Altri, a ponto de dizer adeus: a Xunta lembra que em breve esgotará o prazo para procurar ligação elétrica

A diretora-geral de Qualidade Ambiental acredita que, ao não encontrar uma solução, o processo será arquivado e decairá tanto a Autorização Ambiental Integrada como a permissão de captação de águas

José Soares de Pina, CEO da Altri, com o projeto para a fábrica de fibras têxteis de Palas de Rei ao fundo

A diretora xeral de Qualidade Ambiental e Sustentabilidade, María José Echevarría, vê “muito provável” que o prazo de três meses dado à Altri no passado 19 de fevereiro termine sem que a promotora da planta projetada para Palas de Rei (Lugo) apresente “uma solução” para a falta de conexão elétrica, de modo que o processo será arquivado de forma definitiva e “decairá” tanto a autorização ambiental integrada (AAI) quanto a licença de captação de águas.

O BNG teme uma “indenização milionária”

Por esses dois procedimentos, o deputado do BNG Luís Bará perguntou em comissão parlamentar, tendo visto como “uma armadilha” o anúncio de arquivamento por parte da conselheira — no passado 20 de fevereiro. Em concreto, o nacionalista suspeitou que esse movimento está “pensado para criar um litígio”, que a empresa alegue e reclame “uma indenização milionária“, por um lado, além de permitir “uma saída” e “uma pista de aterragem” para que a companhia continue com a tramitação.

Não faz sentido apressar procedimentos administrativos que possivelmente ficarão em via morta“, afirmou a diretora xeral, em relação à AAI e à licença solicitada à Augas, um pedido — este último — sobre o qual Bará lembrou que “passaram três anos e meio, dois a mais do prazo legalmente estabelecido”.

“É muito provável que não apresentem solução”

Echevarría, que, junto ao subdiretor xeral de Avaliação Ambiental, assinou na sua época a declaração de impacto ambiental que deu o ‘ok’ neste âmbito ao projeto da Altri para Palas de Rei — fortemente contestado socialmente e criticado pela oposição — afirmou nesta sexta-feira que na sua conselharia não vivem “de costas para a realidade”.

“Sabemos que estando prestes a terminar o prazo dado ao promotor para a declaração de caducidade, é muito provável que não seja apresentada uma solução“, assegurou.

Nesse sentido, acrescentou que “se finalmente se determinar que o PIE — projeto industrial estratégico — não cumpre os requisitos de viabilidade estabelecidos — em relação à conexão elétrica —, será arquivado”.

“Esperar pela empresa”

Bará situou o fim do prazo de três meses “para a semana” e insistiu que o anúncio do início do arquivamento lhe parece “uma armadilha”, pelo que perguntou reiteradamente sobre a AAI e a licença da Augas. Perante isso, a responsável autonómica respondeu que “é mais razoável esperar algum movimento da empresa” e “depois proceder à declaração de caducidade dos processos abertos”.
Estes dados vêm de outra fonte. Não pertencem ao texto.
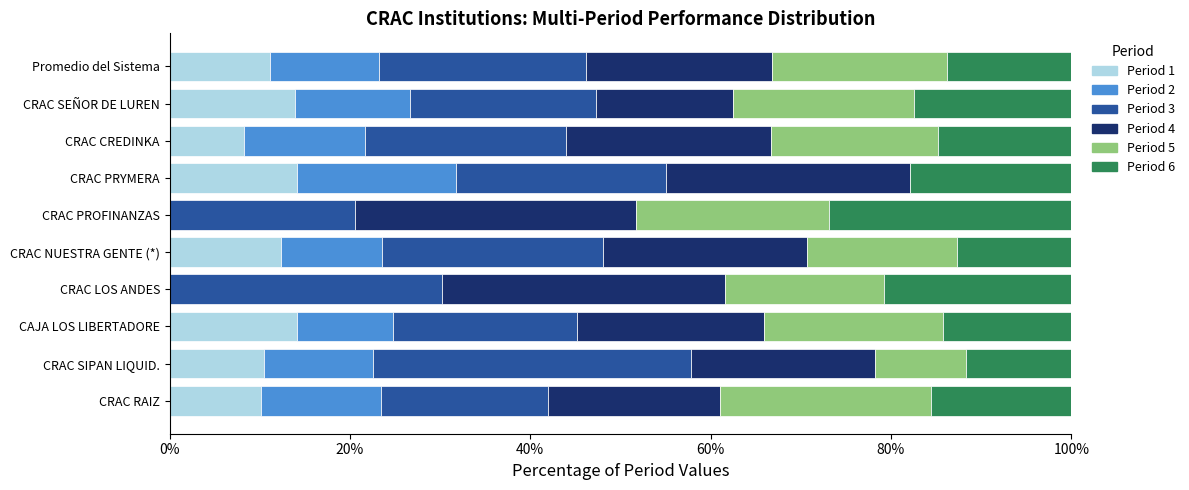

What is the total value across all series at CRAC PROFINANZAS?

100.0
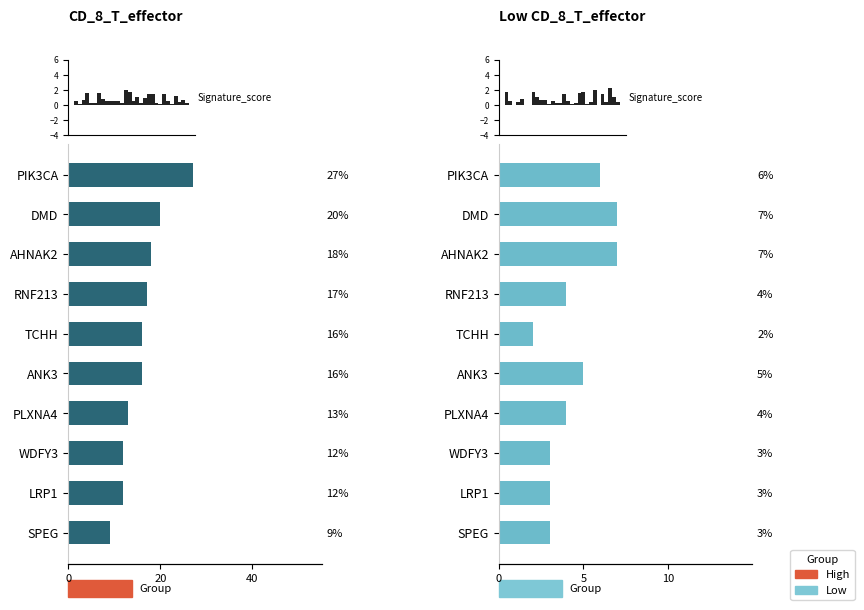

Reading left to right, extract all data points from this chart.

High: 27	20	18	17	16	16	13	12	12	9
Low: 6	7	7	4	2	5	4	3	3	3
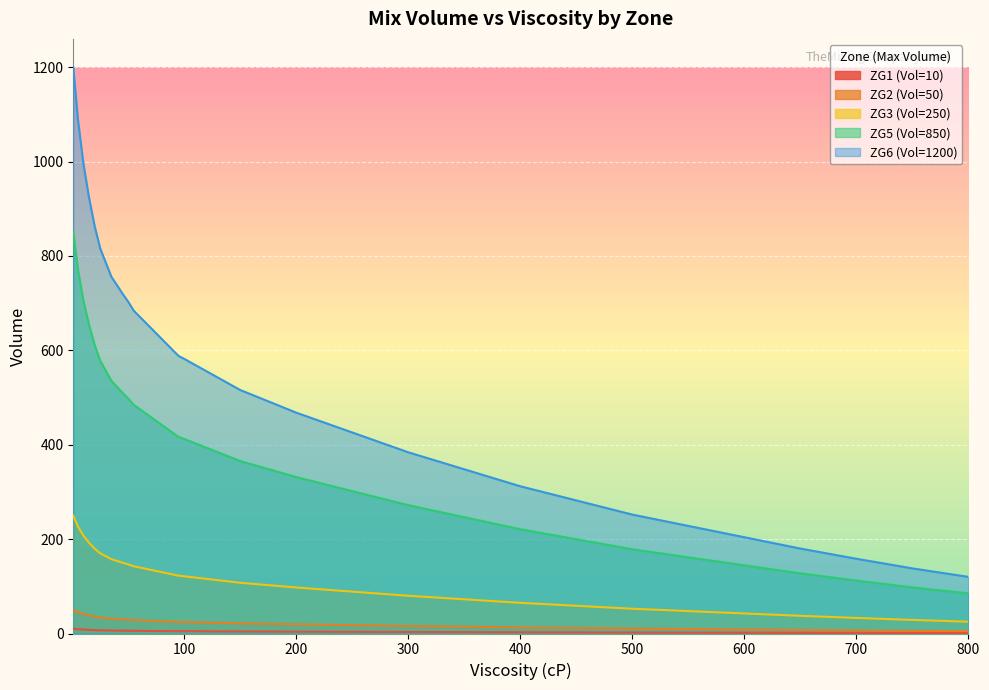

What is the difference between the maximum and second lowest values in the ZG2 (Vol=50) series?

44.2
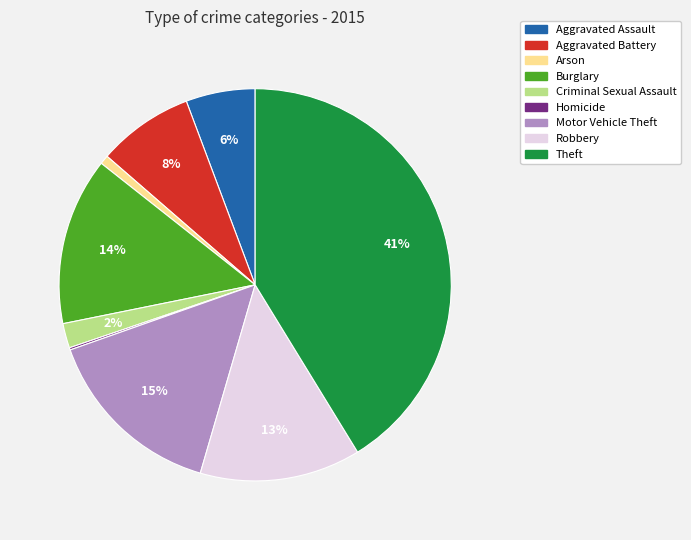

To the nearest percent, what is the difference between the Criminal Sexual Assault and Arson slice percentages?

1%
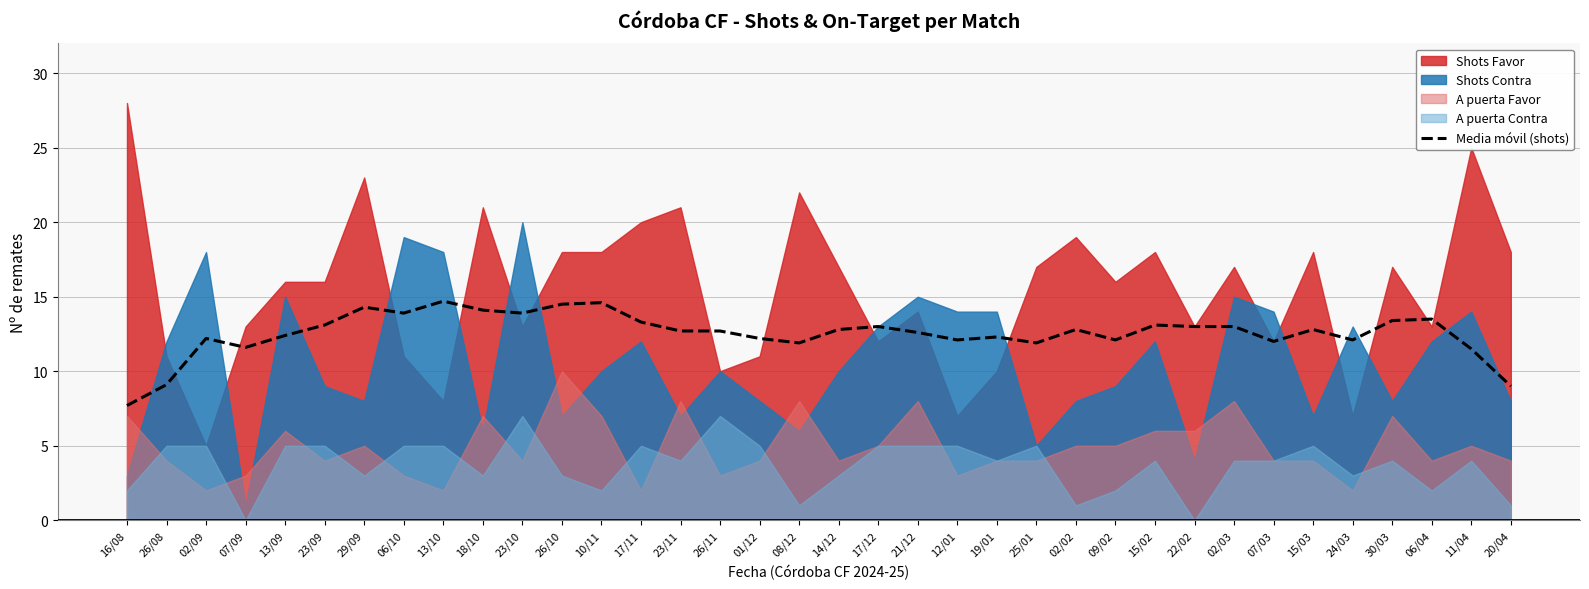

True or false: there are more than 1 points higher than both neighbors.

True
Nesse sentido, aludiu à “alta carga de trabalho” no seu departamento e indicou que “não são poucas as ocasiões em que se pede que se rejeitem iniciativas empresariais simplesmente por critérios subjetivos”.

Na opinião da responsável da Xunta em matéria de qualidade ambiental, “o debate público é saudável, mas isso não pode, em nenhum caso, contaminar os procedimentos administrativos, como tem acontecido nos últimos tempos”.

Anteriormente, na sua primeira intervenção, a diretora xeral concretizou que a notificação ao promotor foi dada em 19 de fevereiro, quando a conselharia lhe advertiu que “dispunha de três meses” para realizar “as atividades necessárias para renovar o procedimento garantindo a viabilidade e a possibilidade de execução da solução de conexão elétrica considerada ao longo do procedimento de aprovação do projeto industrial estratégico”.

Sobre isso, retrocedeu à documentação apresentada desde o início pela empresa, na qual contava com essa subestação que “não estava incluída” no planejamento da rede publicado em outubro de 2025.

“Nas circunstâncias atuais, pode-se considerar efetivamente que existe uma paralisação do procedimento imputável ao promotor por falta de interconexão elétrica”, destacou, antes de precisar que, “prestes a terminar” o prazo de três meses notificado, vê “muito provável” que não haja uma “solução” e, portanto, o processo se materialize de forma definitiva, de modo que o resto dos trâmites pendentes decairão.